Friday, December 7, 2012

Miles Cameron "The Red Knight" (Orbit, 2013)

The titular Red Knight leads a company of mercenaries who have been hired to find & kill a monster who is on the estate of a large Abbey.  As their monster hunt proceeds, they realize that the monster is just the first of many, and what looks to be a simple hunt & kill operation turns into a protracted siege, with the fate of the kingdom at stake.  

The Red Knight is a remarkable genre debut.  Its melding of gritty historical background with magical elements will immediately draw comparisons to George RR Martin.  Like Martin, Cameron uses a fictionalized medieval England as the setting for his larger fantastical tale.  There is a large cast of characters, with many POVs.  

What sets The Red Knight apart from the legion of Martin imitators?  Several factors:  first is the feeling of historical accuracy given to the equipment and combat sequences.   Cameron is apparently a re-enactor, and his personal experience with the historical equipment comes through in his writing.  He writes with full awareness of the physicality of the medieval armor & weaponry he discusses.  He knows where something is going to chafe, and how your arms feel after swinging heavy weaponry.
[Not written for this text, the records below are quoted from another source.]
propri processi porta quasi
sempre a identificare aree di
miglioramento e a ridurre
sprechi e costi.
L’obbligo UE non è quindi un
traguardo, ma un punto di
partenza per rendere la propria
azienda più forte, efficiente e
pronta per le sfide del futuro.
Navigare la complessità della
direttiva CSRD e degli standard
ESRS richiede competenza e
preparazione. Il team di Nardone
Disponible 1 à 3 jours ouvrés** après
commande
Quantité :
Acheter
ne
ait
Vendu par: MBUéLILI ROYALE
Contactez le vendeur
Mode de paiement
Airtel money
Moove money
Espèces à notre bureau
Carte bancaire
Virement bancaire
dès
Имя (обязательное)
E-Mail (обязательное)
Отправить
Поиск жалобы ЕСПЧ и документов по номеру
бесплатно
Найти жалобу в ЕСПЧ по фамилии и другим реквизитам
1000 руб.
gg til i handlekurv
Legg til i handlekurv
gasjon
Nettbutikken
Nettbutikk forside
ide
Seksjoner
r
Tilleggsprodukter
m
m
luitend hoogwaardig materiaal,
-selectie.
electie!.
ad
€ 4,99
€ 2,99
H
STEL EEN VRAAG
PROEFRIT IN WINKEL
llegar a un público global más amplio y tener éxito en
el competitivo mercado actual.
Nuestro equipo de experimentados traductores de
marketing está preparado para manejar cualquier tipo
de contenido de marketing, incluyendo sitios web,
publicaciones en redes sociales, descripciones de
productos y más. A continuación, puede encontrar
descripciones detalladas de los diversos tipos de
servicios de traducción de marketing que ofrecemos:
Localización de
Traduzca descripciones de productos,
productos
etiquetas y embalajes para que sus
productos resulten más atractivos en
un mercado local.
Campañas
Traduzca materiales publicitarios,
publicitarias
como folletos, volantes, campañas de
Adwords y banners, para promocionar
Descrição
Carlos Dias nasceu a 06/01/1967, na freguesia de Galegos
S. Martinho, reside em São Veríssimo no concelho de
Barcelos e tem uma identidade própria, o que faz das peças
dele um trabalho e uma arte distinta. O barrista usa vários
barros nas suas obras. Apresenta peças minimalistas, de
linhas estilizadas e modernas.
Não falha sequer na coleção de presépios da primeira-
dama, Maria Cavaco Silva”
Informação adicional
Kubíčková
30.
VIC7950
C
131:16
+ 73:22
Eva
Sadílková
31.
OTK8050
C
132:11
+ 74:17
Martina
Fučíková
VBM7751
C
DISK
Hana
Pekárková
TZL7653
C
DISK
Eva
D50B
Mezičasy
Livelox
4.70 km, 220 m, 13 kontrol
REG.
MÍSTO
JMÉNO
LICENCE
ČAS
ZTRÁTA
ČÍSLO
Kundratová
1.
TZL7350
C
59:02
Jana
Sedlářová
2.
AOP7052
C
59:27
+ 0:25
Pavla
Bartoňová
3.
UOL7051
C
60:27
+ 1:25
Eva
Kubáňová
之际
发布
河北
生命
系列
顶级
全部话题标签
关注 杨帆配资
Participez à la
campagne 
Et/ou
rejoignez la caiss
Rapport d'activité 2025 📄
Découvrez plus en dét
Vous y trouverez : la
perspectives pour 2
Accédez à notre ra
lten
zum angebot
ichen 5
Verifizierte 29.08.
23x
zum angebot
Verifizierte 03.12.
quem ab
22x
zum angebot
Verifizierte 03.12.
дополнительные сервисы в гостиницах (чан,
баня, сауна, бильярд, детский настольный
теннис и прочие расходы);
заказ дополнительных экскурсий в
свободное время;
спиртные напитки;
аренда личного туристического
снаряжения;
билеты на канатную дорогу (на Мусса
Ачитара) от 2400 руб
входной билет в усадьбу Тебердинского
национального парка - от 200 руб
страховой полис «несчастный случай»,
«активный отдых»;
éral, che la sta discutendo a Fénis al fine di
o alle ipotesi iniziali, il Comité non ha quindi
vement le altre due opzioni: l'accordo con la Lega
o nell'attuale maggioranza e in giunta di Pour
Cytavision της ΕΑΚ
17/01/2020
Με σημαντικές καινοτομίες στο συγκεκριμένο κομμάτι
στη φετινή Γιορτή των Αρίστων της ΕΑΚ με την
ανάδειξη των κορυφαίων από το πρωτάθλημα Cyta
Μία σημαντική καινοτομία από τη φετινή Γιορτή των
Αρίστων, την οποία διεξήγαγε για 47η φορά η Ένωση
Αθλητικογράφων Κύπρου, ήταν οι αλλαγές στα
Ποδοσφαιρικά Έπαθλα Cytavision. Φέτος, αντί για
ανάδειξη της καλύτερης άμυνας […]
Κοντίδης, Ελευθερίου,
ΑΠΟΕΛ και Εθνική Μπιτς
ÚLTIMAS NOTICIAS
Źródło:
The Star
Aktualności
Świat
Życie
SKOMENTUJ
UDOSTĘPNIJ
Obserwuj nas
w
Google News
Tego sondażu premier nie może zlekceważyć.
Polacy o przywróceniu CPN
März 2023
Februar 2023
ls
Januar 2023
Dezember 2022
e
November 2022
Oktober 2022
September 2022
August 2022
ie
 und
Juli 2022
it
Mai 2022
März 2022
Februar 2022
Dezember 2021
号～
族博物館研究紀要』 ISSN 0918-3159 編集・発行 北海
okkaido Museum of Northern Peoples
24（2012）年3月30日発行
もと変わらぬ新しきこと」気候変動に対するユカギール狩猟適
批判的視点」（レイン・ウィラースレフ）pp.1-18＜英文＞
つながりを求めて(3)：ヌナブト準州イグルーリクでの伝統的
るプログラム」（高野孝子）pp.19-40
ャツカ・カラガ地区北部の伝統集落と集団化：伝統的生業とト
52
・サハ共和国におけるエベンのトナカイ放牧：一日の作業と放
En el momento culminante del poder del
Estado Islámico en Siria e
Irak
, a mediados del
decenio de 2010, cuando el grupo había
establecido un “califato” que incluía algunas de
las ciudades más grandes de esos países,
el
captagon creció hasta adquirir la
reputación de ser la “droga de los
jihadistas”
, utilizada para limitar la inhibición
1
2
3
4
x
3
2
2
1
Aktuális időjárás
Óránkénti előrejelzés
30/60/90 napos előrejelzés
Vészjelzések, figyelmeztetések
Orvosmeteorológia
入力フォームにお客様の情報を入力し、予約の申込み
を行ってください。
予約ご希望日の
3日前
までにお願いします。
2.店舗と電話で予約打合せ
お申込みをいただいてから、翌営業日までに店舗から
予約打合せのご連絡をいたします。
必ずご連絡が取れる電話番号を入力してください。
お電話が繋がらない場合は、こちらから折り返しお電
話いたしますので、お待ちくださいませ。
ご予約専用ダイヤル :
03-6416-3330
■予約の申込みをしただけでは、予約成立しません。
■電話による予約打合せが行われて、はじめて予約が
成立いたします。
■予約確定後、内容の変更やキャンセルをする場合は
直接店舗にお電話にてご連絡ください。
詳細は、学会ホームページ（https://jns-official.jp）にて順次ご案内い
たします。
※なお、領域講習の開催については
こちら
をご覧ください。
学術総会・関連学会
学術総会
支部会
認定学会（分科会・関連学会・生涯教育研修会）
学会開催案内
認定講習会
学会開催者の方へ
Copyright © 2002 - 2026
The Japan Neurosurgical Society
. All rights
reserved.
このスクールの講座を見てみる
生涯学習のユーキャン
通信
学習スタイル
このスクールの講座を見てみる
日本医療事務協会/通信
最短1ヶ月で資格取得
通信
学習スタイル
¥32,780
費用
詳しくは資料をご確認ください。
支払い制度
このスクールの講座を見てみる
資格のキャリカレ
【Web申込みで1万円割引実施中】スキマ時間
The second factor would be his unique magical system.  Without delving deeply into spoilers, magic users are divided into two groups; users of the light, representing civilization, and users of the green, representing the Wild.  Additionally, he incorporates the ancient practice of memory palaces  into the subjective experience of the magic practitioners. 
Magic & weaponry aside, Cameron does a great job working with his large cast of characters.  He develops distinctive voices for each of his POV characters.  We see the mercenaries grow from little more than outlaws into a force fighting for something bigger than them.  The fact that they are reluctant heroes makes their story all the more compelling.  

Strangely enough, the strong historical spine to this novel may be its biggest drawback.  Readers uninterested in medieval siege tactics, the composition of military groupings, or the logistics caravans may be somewhat alienated from a riveting story.  Personally I found the detail fascinating and grounding in a fantastical story.

The Red Knight is highly recommended.  It is one of the best fantasy debuts I’ve read in many many years.  I am very much looking forward to continuing the series.